When clients do get housed, it’s often in substandard units, argues Merjian. The report found 73 percent of the facilities had violations issued by the city’s Department of Housing Preservation and Development (HPD) in the last year, and 33 percent had ‘Class C violations’ considered ‘immediately hazardous’. The report contains photographs of collapsed ceilings, sodden plaster, broken windows and busted locks gathered from decrepit residences across New York.

“The conditions are not that great,” said Aaron Williams, a glam six-footer who favors pink shades and lipstick. Williams says HASA pays $2000 for his 5th floor room at the Marion Hotel, where he has no kitchen and only a shared bathroom. “There’s cracks, there’s holes, the doors are easy to break into and there are mice,” Williams said.

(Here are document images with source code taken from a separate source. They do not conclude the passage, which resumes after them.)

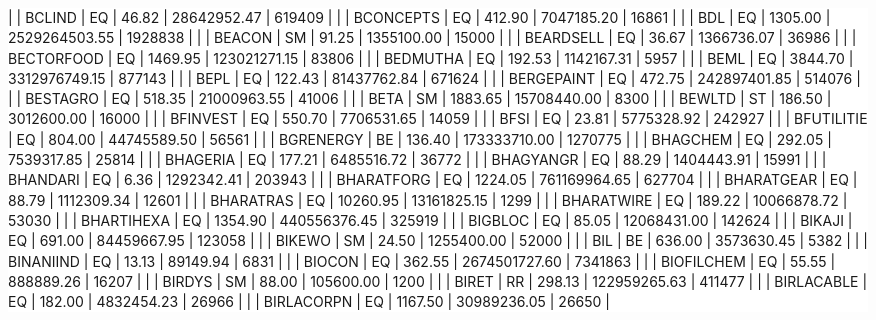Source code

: |  | BCLIND | EQ | 46.82 | 28642952.47 | 619409 |
|  | BCONCEPTS | EQ | 412.90 | 7047185.20 | 16861 |
|  | BDL | EQ | 1305.00 | 2529264503.55 | 1928838 |
|  | BEACON | SM | 91.25 | 1355100.00 | 15000 |
|  | BEARDSELL | EQ | 36.67 | 1366736.07 | 36986 |
|  | BECTORFOOD | EQ | 1469.95 | 123021271.15 | 83806 |
|  | BEDMUTHA | EQ | 192.53 | 1142167.31 | 5957 |
|  | BEML | EQ | 3844.70 | 3312976749.15 | 877143 |
|  | BEPL | EQ | 122.43 | 81437762.84 | 671624 |
|  | BERGEPAINT | EQ | 472.75 | 242897401.85 | 514076 |
|  | BESTAGRO | EQ | 518.35 | 21000963.55 | 41006 |
|  | BETA | SM | 1883.65 | 15708440.00 | 8300 |
|  | BEWLTD | ST | 186.50 | 3012600.00 | 16000 |
|  | BFINVEST | EQ | 550.70 | 7706531.65 | 14059 |
|  | BFSI | EQ | 23.81 | 5775328.92 | 242927 |
|  | BFUTILITIE | EQ | 804.00 | 44745589.50 | 56561 |
|  | BGRENERGY | BE | 136.40 | 173333710.00 | 1270775 |
|  | BHAGCHEM | EQ | 292.05 | 7539317.85 | 25814 |
|  | BHAGERIA | EQ | 177.21 | 6485516.72 | 36772 |
|  | BHAGYANGR | EQ | 88.29 | 1404443.91 | 15991 |
|  | BHANDARI | EQ | 6.36 | 1292342.41 | 203943 |
|  | BHARATFORG | EQ | 1224.05 | 761169964.65 | 627704 |
|  | BHARATGEAR | EQ | 88.79 | 1112309.34 | 12601 |
|  | BHARATRAS | EQ | 10260.95 | 13161825.15 | 1299 |
|  | BHARATWIRE | EQ | 189.22 | 10066878.72 | 53030 |
|  | BHARTIHEXA | EQ | 1354.90 | 440556376.45 | 325919 |
|  | BIGBLOC | EQ | 85.05 | 12068431.00 | 142624 |
|  | BIKAJI | EQ | 691.00 | 84459667.95 | 123058 |
|  | BIKEWO | SM | 24.50 | 1255400.00 | 52000 |
|  | BIL | BE | 636.00 | 3573630.45 | 5382 |
|  | BINANIIND | EQ | 13.13 | 89149.94 | 6831 |
|  | BIOCON | EQ | 362.55 | 2674501727.60 | 7341863 |
|  | BIOFILCHEM | EQ | 55.55 | 888889.26 | 16207 |
|  | BIRDYS | SM | 88.00 | 105600.00 | 1200 |
|  | BIRET | RR | 298.13 | 122959265.63 | 411477 |
|  | BIRLACABLE | EQ | 182.00 | 4832454.23 | 26966 |
|  | BIRLACORPN | EQ | 1167.50 | 30989236.05 | 26650 |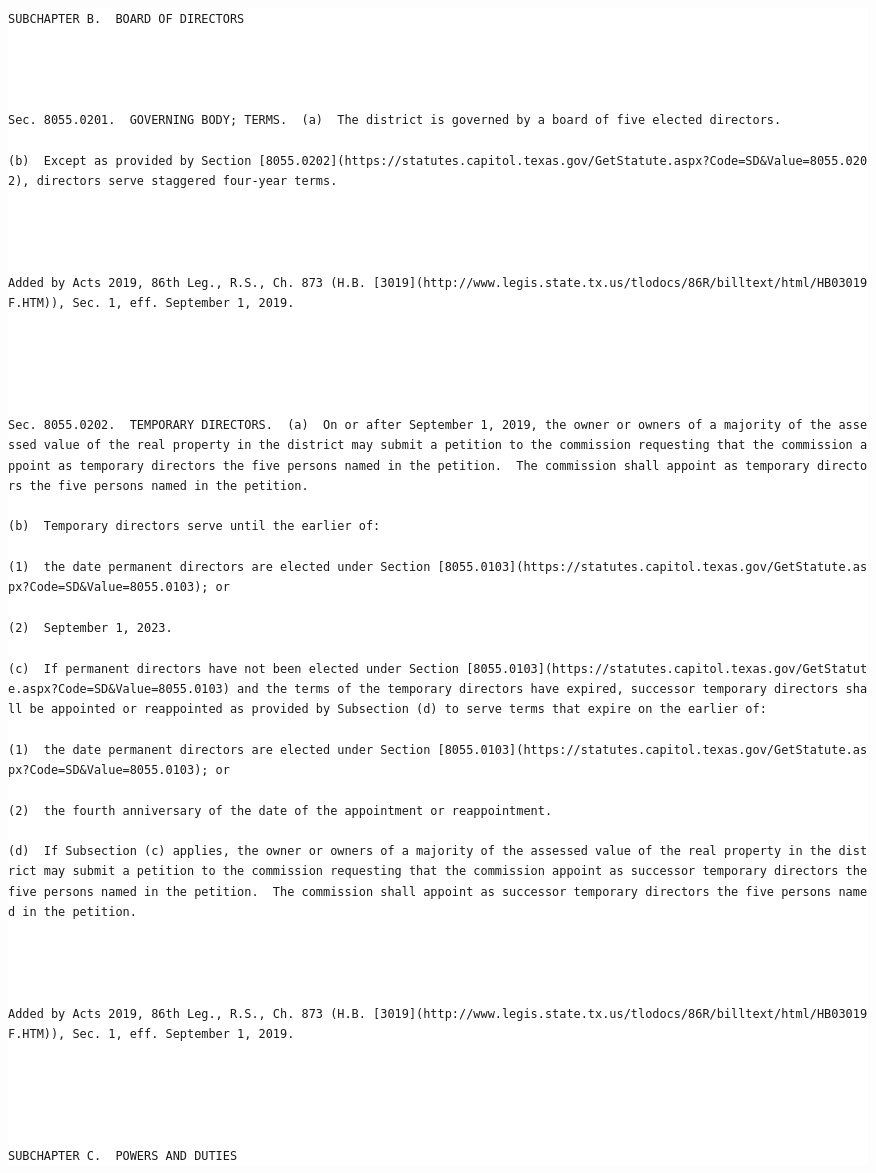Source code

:     
    
    
    
    SUBCHAPTER B.  BOARD OF DIRECTORS
    
      
    
    
    Sec. 8055.0201.  GOVERNING BODY; TERMS.  (a)  The district is governed by a board of five elected directors.
    
    (b)  Except as provided by Section [8055.0202](https://statutes.capitol.texas.gov/GetStatute.aspx?Code=SD&Value=8055.0202), directors serve staggered four-year terms.
    
    
    
    
    Added by Acts 2019, 86th Leg., R.S., Ch. 873 (H.B. [3019](http://www.legis.state.tx.us/tlodocs/86R/billtext/html/HB03019F.HTM)), Sec. 1, eff. September 1, 2019.
    
    
    
    
    
    Sec. 8055.0202.  TEMPORARY DIRECTORS.  (a)  On or after September 1, 2019, the owner or owners of a majority of the assessed value of the real property in the district may submit a petition to the commission requesting that the commission appoint as temporary directors the five persons named in the petition.  The commission shall appoint as temporary directors the five persons named in the petition.
    
    (b)  Temporary directors serve until the earlier of:
    
    (1)  the date permanent directors are elected under Section [8055.0103](https://statutes.capitol.texas.gov/GetStatute.aspx?Code=SD&Value=8055.0103); or
    
    (2)  September 1, 2023.
    
    (c)  If permanent directors have not been elected under Section [8055.0103](https://statutes.capitol.texas.gov/GetStatute.aspx?Code=SD&Value=8055.0103) and the terms of the temporary directors have expired, successor temporary directors shall be appointed or reappointed as provided by Subsection (d) to serve terms that expire on the earlier of:
    
    (1)  the date permanent directors are elected under Section [8055.0103](https://statutes.capitol.texas.gov/GetStatute.aspx?Code=SD&Value=8055.0103); or
    
    (2)  the fourth anniversary of the date of the appointment or reappointment.
    
    (d)  If Subsection (c) applies, the owner or owners of a majority of the assessed value of the real property in the district may submit a petition to the commission requesting that the commission appoint as successor temporary directors the five persons named in the petition.  The commission shall appoint as successor temporary directors the five persons named in the petition.
    
    
    
    
    Added by Acts 2019, 86th Leg., R.S., Ch. 873 (H.B. [3019](http://www.legis.state.tx.us/tlodocs/86R/billtext/html/HB03019F.HTM)), Sec. 1, eff. September 1, 2019.
    
    
    
    
    
    SUBCHAPTER C.  POWERS AND DUTIES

These types of problems are hardly new. HASA has only just been released from a four-year period of judicial oversight, the result of litigation brought against the agency by HASA clients as far back as 1995. Advocates hope that the new bills will step in where the court monitoring left off.

“The court ruled that we were in compliance and had been for some time,” said Bob McHugh, a spokesperson for the Human Resources Administration, HASA’s parent agency, adding that HASA is broadly supportive of the new legislation.

Two more bills intended to improve housing for homeless people living with HIV and AIDS are expected to pass by the end of April. The first, Intro 535, will require HASA to provide every new eligible applicant with an application for HASA operated medically appropriate permanent housing. According to advocates, some SRO tenants currently wait months and even years before receiving even an application for permanent housing.

The second, Intro 543, will require HASA to link clients with HASA operated residences by implementing a “centralized housing referral and placement system.” The new system will track referrals and placements to emergency housing, and keep tabs on the conditions of the buildings in which clients live. It will require HASA to assess the needs of eligible applicants, match their clients with vacancies, and track how long clients stay once they are housed.